A faithful copy of the whole listing is required, with nothing left out.
--- Given data Enclosed Below ---
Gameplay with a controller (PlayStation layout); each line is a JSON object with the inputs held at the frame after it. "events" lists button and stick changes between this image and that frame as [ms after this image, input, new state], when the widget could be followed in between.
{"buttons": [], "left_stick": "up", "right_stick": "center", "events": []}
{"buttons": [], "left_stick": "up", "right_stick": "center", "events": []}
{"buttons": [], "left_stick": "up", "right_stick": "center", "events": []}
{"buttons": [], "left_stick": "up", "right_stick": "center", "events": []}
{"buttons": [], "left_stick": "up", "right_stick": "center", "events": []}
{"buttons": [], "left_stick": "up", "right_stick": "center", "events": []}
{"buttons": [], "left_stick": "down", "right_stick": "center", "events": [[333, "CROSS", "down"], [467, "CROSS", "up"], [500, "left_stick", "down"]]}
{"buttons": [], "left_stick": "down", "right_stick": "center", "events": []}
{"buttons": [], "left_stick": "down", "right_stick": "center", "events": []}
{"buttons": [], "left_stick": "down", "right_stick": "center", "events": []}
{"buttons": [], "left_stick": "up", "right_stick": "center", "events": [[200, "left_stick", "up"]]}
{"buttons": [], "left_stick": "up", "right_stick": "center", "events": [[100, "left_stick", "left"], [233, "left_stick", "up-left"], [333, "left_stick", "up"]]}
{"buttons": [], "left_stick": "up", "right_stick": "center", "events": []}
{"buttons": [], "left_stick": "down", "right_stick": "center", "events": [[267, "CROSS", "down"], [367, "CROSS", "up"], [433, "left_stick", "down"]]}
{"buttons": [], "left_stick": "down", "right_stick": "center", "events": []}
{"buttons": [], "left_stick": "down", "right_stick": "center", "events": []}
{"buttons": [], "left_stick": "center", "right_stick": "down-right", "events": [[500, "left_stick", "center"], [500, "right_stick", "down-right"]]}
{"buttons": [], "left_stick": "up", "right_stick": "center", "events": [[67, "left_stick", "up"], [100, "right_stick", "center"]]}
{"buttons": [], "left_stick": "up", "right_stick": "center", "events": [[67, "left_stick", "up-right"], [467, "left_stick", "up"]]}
--- End of Enclosed Given data ---
§ Result below:
Gameplay with a controller (PlayStation layout); each line is a JSON object with the inputs held at the frame after it. "events" lists button and stick changes between this image and that frame as [ms after this image, input, new state], when the widget could be followed in between.
{"buttons": [], "left_stick": "up", "right_stick": "center", "events": []}
{"buttons": [], "left_stick": "up", "right_stick": "center", "events": []}
{"buttons": [], "left_stick": "up", "right_stick": "center", "events": []}
{"buttons": [], "left_stick": "up", "right_stick": "center", "events": []}
{"buttons": [], "left_stick": "up", "right_stick": "center", "events": []}
{"buttons": [], "left_stick": "up", "right_stick": "center", "events": []}
{"buttons": [], "left_stick": "down", "right_stick": "center", "events": [[333, "CROSS", "down"], [467, "CROSS", "up"], [500, "left_stick", "down"]]}
{"buttons": [], "left_stick": "down", "right_stick": "center", "events": []}
{"buttons": [], "left_stick": "down", "right_stick": "center", "events": []}
{"buttons": [], "left_stick": "down", "right_stick": "center", "events": []}
{"buttons": [], "left_stick": "up", "right_stick": "center", "events": [[200, "left_stick", "up"]]}
{"buttons": [], "left_stick": "up", "right_stick": "center", "events": [[100, "left_stick", "left"], [233, "left_stick", "up-left"], [333, "left_stick", "up"]]}
{"buttons": [], "left_stick": "up", "right_stick": "center", "events": []}
{"buttons": [], "left_stick": "down", "right_stick": "center", "events": [[267, "CROSS", "down"], [367, "CROSS", "up"], [433, "left_stick", "down"]]}
{"buttons": [], "left_stick": "down", "right_stick": "center", "events": []}
{"buttons": [], "left_stick": "down", "right_stick": "center", "events": []}
{"buttons": [], "left_stick": "center", "right_stick": "down-right", "events": [[500, "left_stick", "center"], [500, "right_stick", "down-right"]]}
{"buttons": [], "left_stick": "up", "right_stick": "center", "events": [[67, "left_stick", "up"], [100, "right_stick", "center"]]}
{"buttons": [], "left_stick": "up", "right_stick": "center", "events": [[67, "left_stick", "up-right"], [467, "left_stick", "up"]]}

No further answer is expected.